**EXTRACT**
USA TODAY International Edition

CAN TRUMP REVIVE HIS STRUGGLING PRESIDENCY?

Half a year in, White House is ‘ under siege’ and next six months could be even worse

- Susan Page @ susanpage USA TODAY

The time for a turnaround is tightening. The problem for President Trump is not just that he’s had a bumpy beginning in office — so did John Kennedy and Bill Clinton, among others. It’s also that he’s heading into the second half of his first year in the White House without yet applying lessons learned the hard way about imposing discipline, compartmen­talizing scandal and adjusting course.

“It’s a presidency under siege,” Leon Panetta, a Democratic elder who helped rescue another embattled White House as chief of staff for President Clinton, said in an interview. “Unless some dramatic changes are made, I think there’s a real question about whether the presidency can survive.”

The first six months of Trump’s presidency were brutal.

The next six months could well be worse.

**TASK SET**
1) Rewrite the article on Trump's presidency from "- Susan Page" to "well be worse.", putting "rocky" in place of "brutal".
2) Write the next part of the article on Trump's presidency, picking up after its last sentence.
The lines that come next are separate material, apart from the article on Trump's presidency.

**ITEMS**
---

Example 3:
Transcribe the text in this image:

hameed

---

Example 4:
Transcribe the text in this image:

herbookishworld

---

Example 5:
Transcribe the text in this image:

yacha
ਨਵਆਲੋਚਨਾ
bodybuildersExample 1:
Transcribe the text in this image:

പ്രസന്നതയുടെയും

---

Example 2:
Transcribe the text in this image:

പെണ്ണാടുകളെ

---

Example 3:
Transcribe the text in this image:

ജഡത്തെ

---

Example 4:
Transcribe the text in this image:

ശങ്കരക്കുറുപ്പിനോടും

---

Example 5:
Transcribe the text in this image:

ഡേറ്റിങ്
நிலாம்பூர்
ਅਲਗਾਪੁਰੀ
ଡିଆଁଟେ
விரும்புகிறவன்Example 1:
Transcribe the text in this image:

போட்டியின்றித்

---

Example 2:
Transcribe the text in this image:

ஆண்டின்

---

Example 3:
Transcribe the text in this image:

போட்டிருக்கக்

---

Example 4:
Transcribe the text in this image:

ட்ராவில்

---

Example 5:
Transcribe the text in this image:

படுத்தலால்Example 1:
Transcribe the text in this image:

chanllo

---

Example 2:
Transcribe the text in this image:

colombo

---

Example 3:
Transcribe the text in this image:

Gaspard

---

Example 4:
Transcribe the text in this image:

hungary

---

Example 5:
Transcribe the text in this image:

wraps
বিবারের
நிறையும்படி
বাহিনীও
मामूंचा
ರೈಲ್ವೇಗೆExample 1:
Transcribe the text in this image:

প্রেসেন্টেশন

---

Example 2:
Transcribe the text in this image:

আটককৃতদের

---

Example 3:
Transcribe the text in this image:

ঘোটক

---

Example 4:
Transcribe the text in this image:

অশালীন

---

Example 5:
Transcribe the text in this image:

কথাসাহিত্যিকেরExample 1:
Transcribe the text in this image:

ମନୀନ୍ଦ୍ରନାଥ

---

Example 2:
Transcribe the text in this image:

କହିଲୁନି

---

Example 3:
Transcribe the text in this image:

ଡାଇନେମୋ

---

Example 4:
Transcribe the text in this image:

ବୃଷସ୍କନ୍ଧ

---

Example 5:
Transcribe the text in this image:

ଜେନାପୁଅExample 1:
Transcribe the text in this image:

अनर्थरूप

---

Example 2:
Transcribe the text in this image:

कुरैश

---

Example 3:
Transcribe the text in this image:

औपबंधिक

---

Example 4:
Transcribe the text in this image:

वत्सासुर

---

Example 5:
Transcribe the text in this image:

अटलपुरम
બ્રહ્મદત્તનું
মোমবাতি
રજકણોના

**RESULTS FOR EACH TASK**
1)
- Susan Page @ susanpage USA TODAY

The time for a turnaround is tightening. The problem for President Trump is not just that he’s had a bumpy beginning in office — so did John Kennedy and Bill Clinton, among others. It’s also that he’s heading into the second half of his first year in the White House without yet applying lessons learned the hard way about imposing discipline, compartmen­talizing scandal and adjusting course.

“It’s a presidency under siege,” Leon Panetta, a Democratic elder who helped rescue another embattled White House as chief of staff for President Clinton, said in an interview. “Unless some dramatic changes are made, I think there’s a real question about whether the presidency can survive.”

The first six months of Trump’s presidency were rocky.

The next six months could well be worse.

2)
As the midpoint of his crucial first year approaches Thursday, a steady stream of disclosure­s about contacts between Trump’s team and Russians who may have involved in election meddling has transfixed Washington. When it comes to issues closer to Americans’ lives back home, the president is still in search of his first major legislativ­e victory on a core campaign promise — to replace Obamacare with a “wonderful” new health care system, say, or to cut taxes, or to launch a massive investment in infrastruc­ture, or to build a wall across the Mexican border.

Allies, critics and historians are watching the clock. While presidents are elected to four years in office, all political time is not created equal. For his modern predecesso­rs, the first year or so after an election is when campaign promises typically are met and signature legislatio­n passed.

“You’ve got just one year when they treat you right and before they start worrying about themselves,” Lyndon Johnson, who served as Senate majority leader before winning the White House, famously groused.

An ABC News/ Washington Post poll released Sunday showed Trump’s standing, which already had set record lows, deteriorat­ing. His 36%- 58% approve-disapprove rating is down 6 percentage points from the 100- days mark and the lowest for any president at six months in the 70year history of polling. What’s next for Trump: uA showdown in the Senate over repealing the Affordable Care Act.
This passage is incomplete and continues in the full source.